Extrait
+--

« La vraie Guerre de 14 » et ses banquiers américains… plus ou moins vraisemblables …, par Patrick Osbert

Billet invité.

Comme à mon habitude, j’écoutais, attentivement le podcast de l’émission de Patrick Pesnot, Rendez-vous avec X. Le titre de l’émission du 29 mars était « La vraie Guerre de 14 » et son contenu était présenté de la manière suivante sur le site France Inter.

« Entre les lignes et les tranchées », au Musée des Lettres et Manuscrits à Paris. Du 9 avril au 31 août 2014.

L’année sera tricolore, centenaire de la Grande Guerre oblige… Et déjà les rayons de nos librairies croulent sous le poids des livres consacrés à cette commémoration.

Mais si c’était aussi l’occasion de se débarrasser de quelques idées reçues sur ce premier conflit mondial de l’Histoire ? Ou, à tout le moins, de revenir au plus près de la vérité, quitte à déboulonner quelques prestigieuses statues !

Monsieur X, qui n’aime rien tant que fouiller dans les archives, s’y est essayé́. Comme il avait déjà, il y a plusieurs années, exhumé des documents embarrassants ou troublants lors de la célébration du 90e anniversaire de la bataille de Verdun. Une bataille de 300 jours qui a été selon les spécialistes la première bataille industrielle de l’Histoire et ouÌ€ ont péri 300 000 soldats dans chaque camp. 2 000 chaque jour ! Mais Monsieur X le soulignait alors, ce long affrontement, présenté comme une victoire française et devenu le symbole de la Grande Guerre, ne servira de rien. Les Allemands, initiateurs de l’offensive en février 1916, sont purement et simplement reconduits sur leurs positions initiales en décembre 1916.

Mon interlocuteur mettait aussi en cause les erreurs du commandement, et surtout celles commises par le généralissime, Joseph Joffre. Il y reviendra. Cependant, si Monsieur X a choisi aussi d’évoquer la guerre de 14-18, c’est qu’il a visité́ en avant-première une exposition particulièrement décapante…

Dès le début de l’émission, une mise en appétit par une exposition de documents « particulièrement décapante », et vers la fin, Monsieur X offre, selon lui, la véritable raison de l’intervention des États-Unis d’Amérique : le profit, l’intérêt de l’industrie américaine et plus particulièrement des banques américaines.

+--

Objectif
Résumez le billet ci-dessus en deux phrases.

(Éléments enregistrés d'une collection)
+--

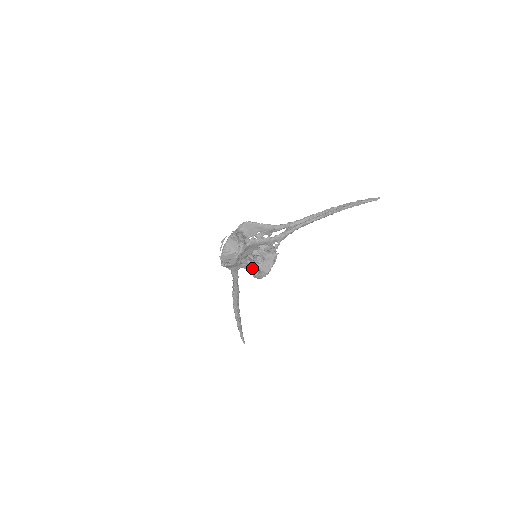
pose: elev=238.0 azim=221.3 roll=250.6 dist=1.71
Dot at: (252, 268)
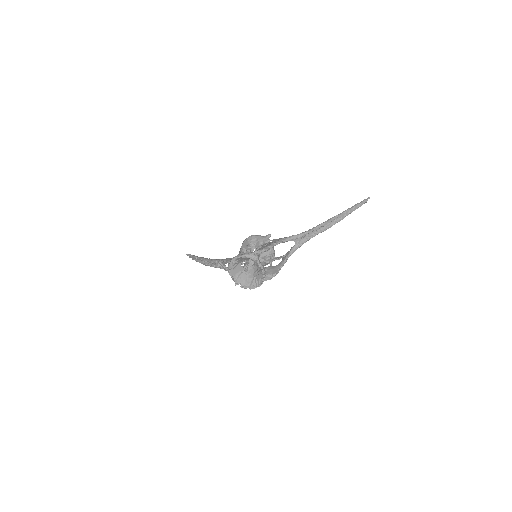
Dot at: occluded
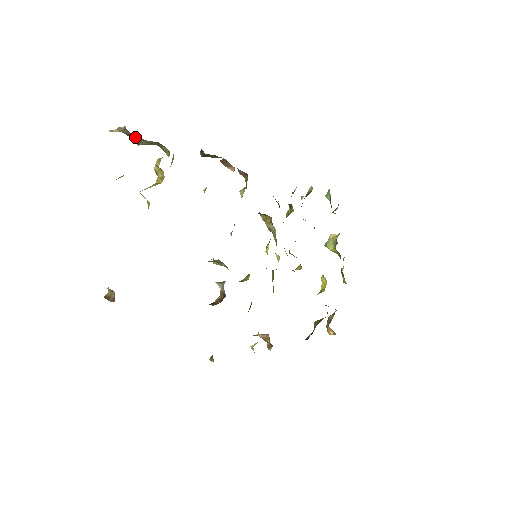
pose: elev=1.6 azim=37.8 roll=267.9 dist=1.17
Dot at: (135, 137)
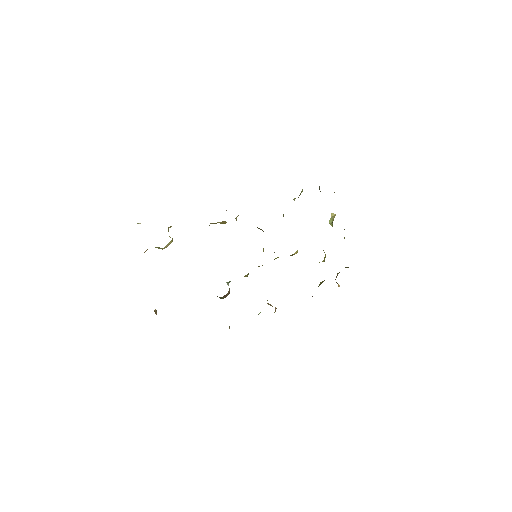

+--

Résultat ci-dessous
Le billet évoque l'écoute du podcast de l'émission de Patrick Pesnot, Rendez-vous avec X, dont l'épisode du 29 mars, intitulé « La vraie Guerre de 14 », se proposait de revenir sur des idées reçues concernant la Grande Guerre. Vers la fin de l'émission, Monsieur X présente le profit de l'industrie américaine, et plus particulièrement des banques américaines, comme la véritable raison de l'intervention des États-Unis.